> [Ação necessária 1] No texto sobre a Previdência, por que a arrecadação do INSS cai quando empregados são substituídos por PJs?
> [Ação necessária 2] Transcreva do texto sobre a Previdência o trecho de "O Instituto Brasileiro" a "benefícios no futuro.".
> [Ação necessária 3]
As afirmações abaixo estão de acordo com o texto sobre a Previdência? Para cada uma, responda sim ou não e cite literalmente as palavras do texto que decidem.
(a) O IBDP participou da audiência pública no STF.
(b) A previdência social funciona como um sistema de capitalização individual.
(c) A economia digital e os contratos por projeto são tratados como realidades do século XXI.

> [Texto fornecido]
----

Impacto na Previdência: menos arrecadação, mais fragilidade
A previdência social funciona como um sistema de repartição: os que estão na ativa financiam os que estão aposentados. Quando há uma crescente substituição de empregados por PJs, a arrecadação do INSS cai — já que muitas dessas pessoas deixam de contribuir regularmente ou contribuem com valores bem menores do que contribuiriam se estivessem sob regime celetista.
O Instituto Brasileiro de Direito Previdenciário (IBDP), que participou da audiência pública no STF, alerta que essa tendência pode comprometer a sustentabilidade do sistema previdenciário a médio e a longo prazo. Menos contribuições hoje significam menos recursos para pagar benefícios no futuro.
Modernidade ou precarização disfarçada?
É evidente que as relações de trabalho estão mudando. A economia digital, os contratos por projeto e a autonomia profissional são realidades do século XXI. O problema é quando a “modernização” serve apenas como eufemismo para redução de custos às custas da segurança social do trabalhador.

----

Entradas do conjunto de dados

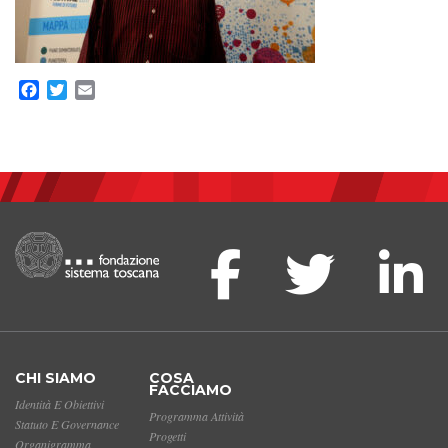
Facebook
Twitter
Email
CHI SIAMO
COSA
FACCIAMO
Identità E Obiettivi
Programma Attività
Statuto E Governance
Progetti
Organigramma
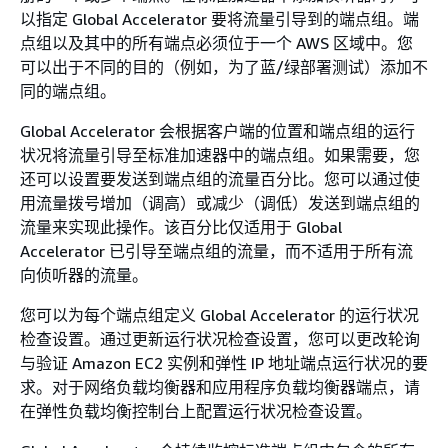
以指定 Global Accelerator 要将流量引导到的端点组。端
点组以及其中的所有端点必须位于一个 AWS 区域中。您
可以出于不同的目的（例如，为了蓝/绿部署测试）添加不
同的端点组。
Global Accelerator 会根据客户端的位置和端点组的运行
状况将流量引导至标准加速器中的端点组。如果需要，您
还可以设置要发送到端点组的流量百分比。您可以通过使
用流量拨号增加（调高）或减少（调低）发送到端点组的
流量来实现此操作。该百分比仅适用于 Global
Accelerator 已引导至端点组的流量，而不适用于所有流
向侦听器的流量。
您可以为每个端点组定义 Global Accelerator 的运行状况
检查设置。通过更新运行状况检查设置，您可以更改轮询
与验证 Amazon EC2 实例和弹性 IP 地址端点运行状况的要
求。对于网络负载均衡器和应用程序负载均衡器端点，请
在弹性负载均衡控制台上配置运行状况检查设置。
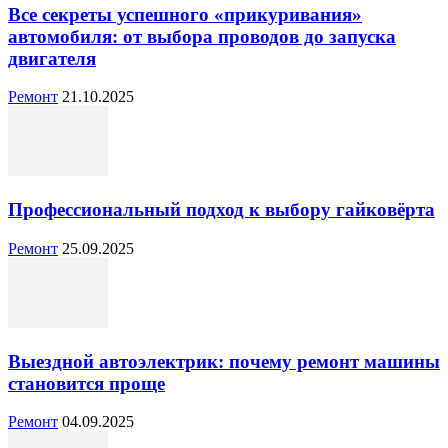
Все секреты успешного «прикуривания»
автомобиля: от выбора проводов до запуска
двигателя
Ремонт
21.10.2025
Профессиональный подход к выбору гайковёрта
Ремонт
25.09.2025
Выездной автоэлектрик: почему ремонт машины
становится проще
Ремонт
04.09.2025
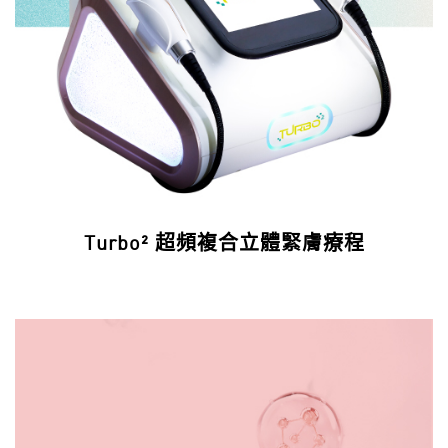
Turbo² 超頻複合立體緊膚療程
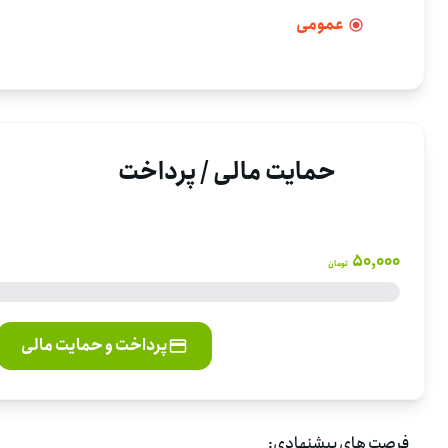
عمومی
حمایت مالی / پرداخت
50,000
تومان
پرداخت و حمایت مالی
فرصت های پیشنهادی:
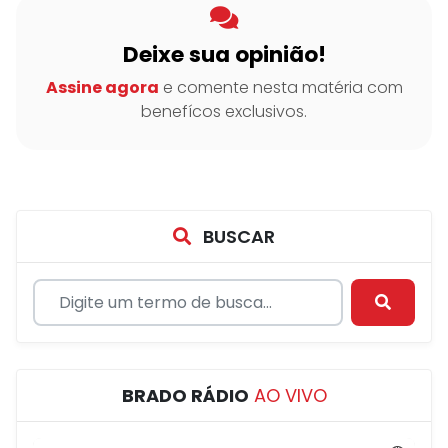
Deixe sua opinião!
Assine agora
e comente nesta matéria com
benefícos exclusivos.
BUSCAR
BRADO RÁDIO
AO VIVO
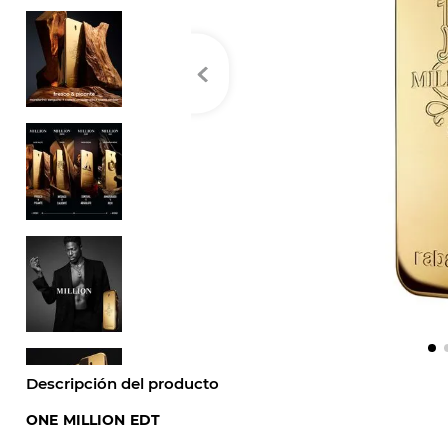
Descripción del producto
ONE MILLION EDT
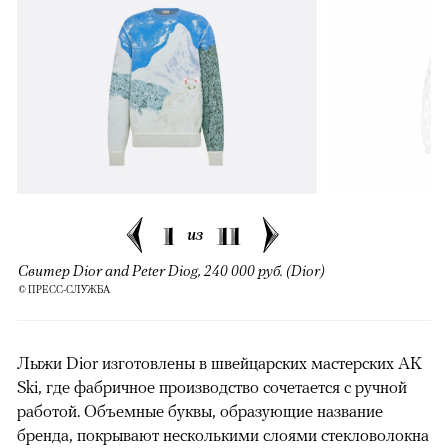
00:00
/
00:00
1
11
из
Свитер Dior and Peter Diog, 240 000 руб. (Dior)
© ПРЕСС-СЛУЖБА
Лыжи Dior изготовлены в швейцарских мастерских AK
Ski, где фабричное производство сочетается с ручной
работой. Объемные буквы, образующие название
бренда, покрывают несколькими слоями стекловолокна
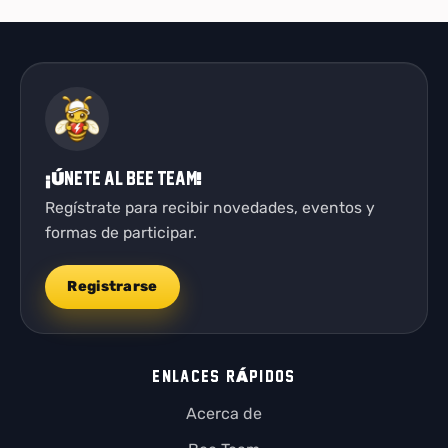
¡Únete al Bee Team!
Regístrate para recibir novedades, eventos y
formas de participar.
Registrarse
ENLACES RÁPIDOS
Acerca de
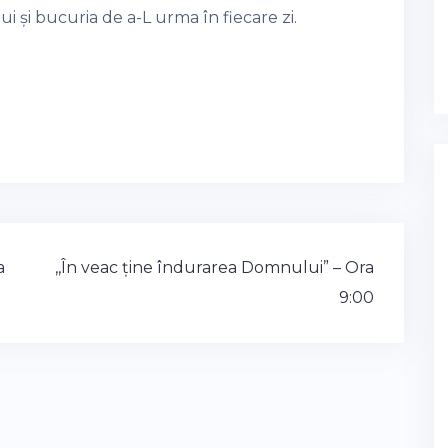
 și bucuria de a-L urma în fiecare zi.
a
,,În veac ține îndurarea Domnului” – Ora
9:00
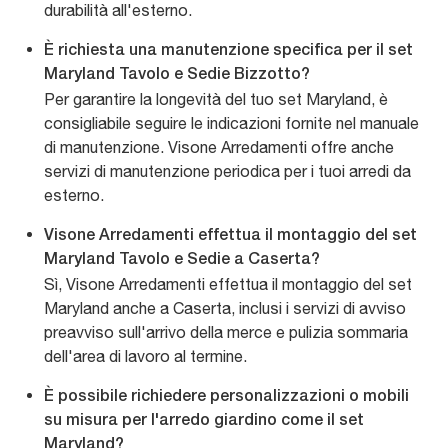
durabilità all'esterno.
È richiesta una manutenzione specifica per il set
Maryland Tavolo e Sedie Bizzotto?
Per garantire la longevità del tuo set Maryland, è
consigliabile seguire le indicazioni fornite nel manuale
di manutenzione. Visone Arredamenti offre anche
servizi di manutenzione periodica per i tuoi arredi da
esterno.
Visone Arredamenti effettua il montaggio del set
Maryland Tavolo e Sedie a Caserta?
Sì, Visone Arredamenti effettua il montaggio del set
Maryland anche a Caserta, inclusi i servizi di avviso
preavviso sull'arrivo della merce e pulizia sommaria
dell'area di lavoro al termine.
È possibile richiedere personalizzazioni o mobili
su misura per l'arredo giardino come il set
Maryland?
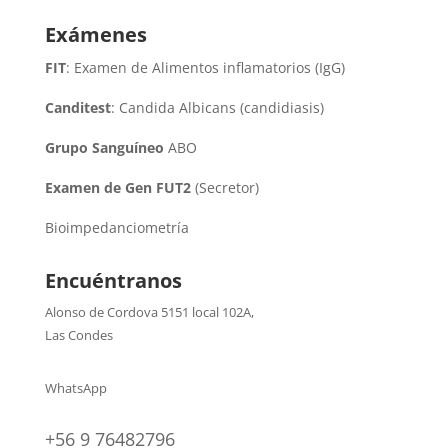
Exámenes
FIT
: Examen de Alimentos inflamatorios (IgG)
Canditest
: Candida Albicans (candidiasis)
Grupo Sanguíneo
ABO
Examen de Gen FUT2
(Secretor)
Bioimpedanciometría
Encuéntranos
Alonso de Cordova 5151 local 102A
,
Las Condes
WhatsApp
+56 9 76482796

----

> [Solução 1] Porque muitas dessas pessoas deixam de contribuir regularmente ou contribuem com valores bem menores do que contribuiriam se estivessem sob regime celetista.

> [Solução 2]
O Instituto Brasileiro de Direito Previdenciário (IBDP), que participou da audiência pública no STF, alerta que essa tendência pode comprometer a sustentabilidade do sistema previdenciário a médio e a longo prazo. Menos contribuições hoje significam menos recursos para pagar benefícios no futuro.

> [Solução 3]
(a) Sim: "que participou da audiência pública no STF".
(b) Não: "A previdência social funciona como um sistema de repartição".
(c) Sim: "A economia digital, os contratos por projeto e a autonomia profissional são realidades do século XXI".